AIM - Copy out every line in the items below that contains the word "catalogue".

--- BEGIN ---

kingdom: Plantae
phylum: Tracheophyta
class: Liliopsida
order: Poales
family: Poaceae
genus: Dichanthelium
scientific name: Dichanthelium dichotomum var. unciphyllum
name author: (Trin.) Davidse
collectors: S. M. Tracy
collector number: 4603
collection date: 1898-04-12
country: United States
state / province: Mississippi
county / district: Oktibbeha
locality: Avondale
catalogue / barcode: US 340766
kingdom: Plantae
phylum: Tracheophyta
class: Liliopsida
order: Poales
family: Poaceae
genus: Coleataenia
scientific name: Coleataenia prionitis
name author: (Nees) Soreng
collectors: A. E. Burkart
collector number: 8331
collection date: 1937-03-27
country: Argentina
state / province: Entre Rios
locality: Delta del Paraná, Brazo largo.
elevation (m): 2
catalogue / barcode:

--- END ---

RESPONSE TO THIS EXERCISE -
catalogue / barcode: US 340766
catalogue / barcode:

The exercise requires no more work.